----- DATA LISTING
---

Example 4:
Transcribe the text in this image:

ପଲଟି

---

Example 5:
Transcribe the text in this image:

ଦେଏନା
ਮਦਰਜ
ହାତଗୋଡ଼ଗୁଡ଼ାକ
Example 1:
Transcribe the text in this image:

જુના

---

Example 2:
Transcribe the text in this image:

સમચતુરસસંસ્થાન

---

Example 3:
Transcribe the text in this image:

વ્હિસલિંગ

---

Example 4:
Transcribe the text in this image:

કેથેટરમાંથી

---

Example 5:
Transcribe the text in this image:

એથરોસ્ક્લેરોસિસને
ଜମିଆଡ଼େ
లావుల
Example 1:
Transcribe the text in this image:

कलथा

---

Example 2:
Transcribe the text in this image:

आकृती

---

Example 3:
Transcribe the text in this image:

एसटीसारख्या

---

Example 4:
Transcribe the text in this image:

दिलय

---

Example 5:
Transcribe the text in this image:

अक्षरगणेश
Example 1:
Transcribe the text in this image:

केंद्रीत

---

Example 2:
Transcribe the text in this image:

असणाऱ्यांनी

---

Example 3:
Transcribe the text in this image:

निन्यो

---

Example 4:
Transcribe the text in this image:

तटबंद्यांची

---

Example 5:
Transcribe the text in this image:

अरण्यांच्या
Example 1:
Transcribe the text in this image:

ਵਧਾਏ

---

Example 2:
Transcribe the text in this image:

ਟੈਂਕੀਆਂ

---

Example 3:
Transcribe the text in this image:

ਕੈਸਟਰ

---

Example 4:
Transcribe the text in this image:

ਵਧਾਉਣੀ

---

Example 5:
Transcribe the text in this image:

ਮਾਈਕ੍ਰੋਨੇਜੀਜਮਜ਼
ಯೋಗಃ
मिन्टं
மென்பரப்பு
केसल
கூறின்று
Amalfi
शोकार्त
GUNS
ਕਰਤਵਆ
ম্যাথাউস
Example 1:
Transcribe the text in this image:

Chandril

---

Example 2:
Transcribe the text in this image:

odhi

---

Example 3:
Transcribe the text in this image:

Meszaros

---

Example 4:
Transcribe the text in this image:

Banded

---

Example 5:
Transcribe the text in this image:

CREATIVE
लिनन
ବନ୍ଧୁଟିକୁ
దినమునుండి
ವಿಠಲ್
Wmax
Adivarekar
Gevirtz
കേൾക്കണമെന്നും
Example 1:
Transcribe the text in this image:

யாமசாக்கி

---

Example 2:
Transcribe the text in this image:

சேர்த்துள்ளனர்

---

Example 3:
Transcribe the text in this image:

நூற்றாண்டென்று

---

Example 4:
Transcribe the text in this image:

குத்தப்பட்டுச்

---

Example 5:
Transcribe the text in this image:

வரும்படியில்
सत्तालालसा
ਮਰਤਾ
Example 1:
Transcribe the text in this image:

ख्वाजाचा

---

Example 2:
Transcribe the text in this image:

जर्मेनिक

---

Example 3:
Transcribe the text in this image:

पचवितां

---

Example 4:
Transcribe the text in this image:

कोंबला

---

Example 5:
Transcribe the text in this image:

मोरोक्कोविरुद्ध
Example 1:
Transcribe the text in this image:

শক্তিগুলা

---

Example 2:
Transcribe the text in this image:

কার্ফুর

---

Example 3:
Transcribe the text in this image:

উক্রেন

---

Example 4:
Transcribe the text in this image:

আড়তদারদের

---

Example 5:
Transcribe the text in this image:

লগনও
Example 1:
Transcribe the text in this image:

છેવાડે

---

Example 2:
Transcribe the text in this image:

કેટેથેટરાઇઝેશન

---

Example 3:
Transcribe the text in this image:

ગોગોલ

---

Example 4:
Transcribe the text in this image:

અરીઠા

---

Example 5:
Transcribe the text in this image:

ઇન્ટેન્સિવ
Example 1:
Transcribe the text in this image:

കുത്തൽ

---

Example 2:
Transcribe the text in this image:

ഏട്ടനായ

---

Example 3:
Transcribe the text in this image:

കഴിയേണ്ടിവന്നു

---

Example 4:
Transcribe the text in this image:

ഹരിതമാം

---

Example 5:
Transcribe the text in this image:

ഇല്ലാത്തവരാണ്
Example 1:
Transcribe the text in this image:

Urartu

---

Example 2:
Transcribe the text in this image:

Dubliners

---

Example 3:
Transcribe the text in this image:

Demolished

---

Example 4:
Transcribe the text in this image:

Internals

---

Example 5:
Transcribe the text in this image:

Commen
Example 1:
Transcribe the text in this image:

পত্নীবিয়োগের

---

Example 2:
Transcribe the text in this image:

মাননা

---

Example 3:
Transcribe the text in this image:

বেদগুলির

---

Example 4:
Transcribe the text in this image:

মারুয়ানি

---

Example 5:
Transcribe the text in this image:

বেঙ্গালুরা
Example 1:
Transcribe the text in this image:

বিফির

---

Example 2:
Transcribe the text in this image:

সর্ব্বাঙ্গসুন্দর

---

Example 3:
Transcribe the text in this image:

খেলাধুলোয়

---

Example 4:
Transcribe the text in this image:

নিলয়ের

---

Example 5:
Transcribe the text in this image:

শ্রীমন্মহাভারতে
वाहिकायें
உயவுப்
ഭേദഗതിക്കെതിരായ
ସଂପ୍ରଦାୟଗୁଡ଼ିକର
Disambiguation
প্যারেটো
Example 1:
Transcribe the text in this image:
----------
• WORK TO DO: Can you turn each line of the material above into a numbered list and leave out the blank lines?

• SOLVED PROBLEM:
1. ---
2. Example 4:
3. Transcribe the text in this image:
4. ପଲଟି
5. ---
6. Example 5:
7. Transcribe the text in this image:
8. ଦେଏନା
9. ਮਦਰਜ
10. ହାତଗୋଡ଼ଗୁଡ଼ାକ
11. Example 1:
12. Transcribe the text in this image:
13. જુના
14. ---
15. Example 2:
16. Transcribe the text in this image:
17. સમચતુરસસંસ્થાન
18. ---
19. Example 3:
20. Transcribe the text in this image:
21. વ્હિસલિંગ
22. ---
23. Example 4:
24. Transcribe the text in this image:
25. કેથેટરમાંથી
26. ---
27. Example 5:
28. Transcribe the text in this image:
29. એથરોસ્ક્લેરોસિસને
30. ଜମିଆଡ଼େ
31. లావుల
32. Example 1:
33. Transcribe the text in this image:
34. कलथा
35. ---
36. Example 2:
37. Transcribe the text in this image:
38. आकृती
39. ---
40. Example 3:
41. Transcribe the text in this image:
42. एसटीसारख्या
43. ---
44. Example 4:
45. Transcribe the text in this image:
46. दिलय
47. ---
48. Example 5:
49. Transcribe the text in this image:
50. अक्षरगणेश
51. Example 1:
52. Transcribe the text in this image:
53. केंद्रीत
54. ---
55. Example 2:
56. Transcribe the text in this image:
57. असणाऱ्यांनी
58. ---
59. Example 3:
60. Transcribe the text in this image:
61. निन्यो
62. ---
63. Example 4:
64. Transcribe the text in this image:
65. तटबंद्यांची
66. ---
67. Example 5:
68. Transcribe the text in this image:
69. अरण्यांच्या
70. Example 1:
71. Transcribe the text in this image:
72. ਵਧਾਏ
73. ---
74. Example 2:
75. Transcribe the text in this image:
76. ਟੈਂਕੀਆਂ
77. ---
78. Example 3:
79. Transcribe the text in this image:
80. ਕੈਸਟਰ
81. ---
82. Example 4:
83. Transcribe the text in this image:
84. ਵਧਾਉਣੀ
85. ---
86. Example 5:
87. Transcribe the text in this image:
88. ਮਾਈਕ੍ਰੋਨੇਜੀਜਮਜ਼
89. ಯೋಗಃ
90. मिन्टं
91. மென்பரப்பு
92. केसल
93. கூறின்று
94. Amalfi
95. शोकार्त
96. GUNS
97. ਕਰਤਵਆ
98. ম্যাথাউস
99. Example 1:
100. Transcribe the text in this image:
101. Chandril
102. ---
103. Example 2:
104. Transcribe the text in this image:
105. odhi
106. ---
107. Example 3:
108. Transcribe the text in this image:
109. Meszaros
110. ---
111. Example 4:
112. Transcribe the text in this image:
113. Banded
114. ---
115. Example 5:
116. Transcribe the text in this image:
117. CREATIVE
118. लिनन
119. ବନ୍ଧୁଟିକୁ
120. దినమునుండి
121. ವಿಠಲ್
122. Wmax
123. Adivarekar
124. Gevirtz
125. കേൾക്കണമെന്നും
126. Example 1:
127. Transcribe the text in this image:
128. யாமசாக்கி
129. ---
130. Example 2:
131. Transcribe the text in this image:
132. சேர்த்துள்ளனர்
133. ---
134. Example 3:
135. Transcribe the text in this image:
136. நூற்றாண்டென்று
137. ---
138. Example 4:
139. Transcribe the text in this image:
140. குத்தப்பட்டுச்
141. ---
142. Example 5:
143. Transcribe the text in this image:
144. வரும்படியில்
145. सत्तालालसा
146. ਮਰਤਾ
147. Example 1:
148. Transcribe the text in this image:
149. ख्वाजाचा
150. ---
151. Example 2:
152. Transcribe the text in this image:
153. जर्मेनिक
154. ---
155. Example 3:
156. Transcribe the text in this image:
157. पचवितां
158. ---
159. Example 4:
160. Transcribe the text in this image:
161. कोंबला
162. ---
163. Example 5:
164. Transcribe the text in this image:
165. मोरोक्कोविरुद्ध
166. Example 1:
167. Transcribe the text in this image:
168. শক্তিগুলা
169. ---
170. Example 2:
171. Transcribe the text in this image:
172. কার্ফুর
173. ---
174. Example 3:
175. Transcribe the text in this image:
176. উক্রেন
177. ---
178. Example 4:
179. Transcribe the text in this image:
180. আড়তদারদের
181. ---
182. Example 5:
183. Transcribe the text in this image:
184. লগনও
185. Example 1:
186. Transcribe the text in this image:
187. છેવાડે
188. ---
189. Example 2:
190. Transcribe the text in this image:
191. કેટેથેટરાઇઝેશન
192. ---
193. Example 3:
194. Transcribe the text in this image:
195. ગોગોલ
196. ---
197. Example 4:
198. Transcribe the text in this image:
199. અરીઠા
200. ---
201. Example 5:
202. Transcribe the text in this image:
203. ઇન્ટેન્સિવ
204. Example 1:
205. Transcribe the text in this image:
206. കുത്തൽ
207. ---
208. Example 2:
209. Transcribe the text in this image:
210. ഏട്ടനായ
211. ---
212. Example 3:
213. Transcribe the text in this image:
214. കഴിയേണ്ടിവന്നു
215. ---
216. Example 4:
217. Transcribe the text in this image:
218. ഹരിതമാം
219. ---
220. Example 5:
221. Transcribe the text in this image:
222. ഇല്ലാത്തവരാണ്
223. Example 1:
224. Transcribe the text in this image:
225. Urartu
226. ---
227. Example 2:
228. Transcribe the text in this image:
229. Dubliners
230. ---
231. Example 3:
232. Transcribe the text in this image:
233. Demolished
234. ---
235. Example 4:
236. Transcribe the text in this image:
237. Internals
238. ---
239. Example 5:
240. Transcribe the text in this image:
241. Commen
242. Example 1:
243. Transcribe the text in this image:
244. পত্নীবিয়োগের
245. ---
246. Example 2:
247. Transcribe the text in this image:
248. মাননা
249. ---
250. Example 3:
251. Transcribe the text in this image:
252. বেদগুলির
253. ---
254. Example 4:
255. Transcribe the text in this image:
256. মারুয়ানি
257. ---
258. Example 5:
259. Transcribe the text in this image:
260. বেঙ্গালুরা
261. Example 1:
262. Transcribe the text in this image:
263. বিফির
264. ---
265. Example 2:
266. Transcribe the text in this image:
267. সর্ব্বাঙ্গসুন্দর
268. ---
269. Example 3:
270. Transcribe the text in this image:
271. খেলাধুলোয়
272. ---
273. Example 4:
274. Transcribe the text in this image:
275. নিলয়ের
276. ---
277. Example 5:
278. Transcribe the text in this image:
279. শ্রীমন্মহাভারতে
280. वाहिकायें
281. உயவுப்
282. ഭേദഗതിക്കെതിരായ
283. ସଂପ୍ରଦାୟଗୁଡ଼ିକର
284. Disambiguation
285. প্যারেটো
286. Example 1:
287. Transcribe the text in this image:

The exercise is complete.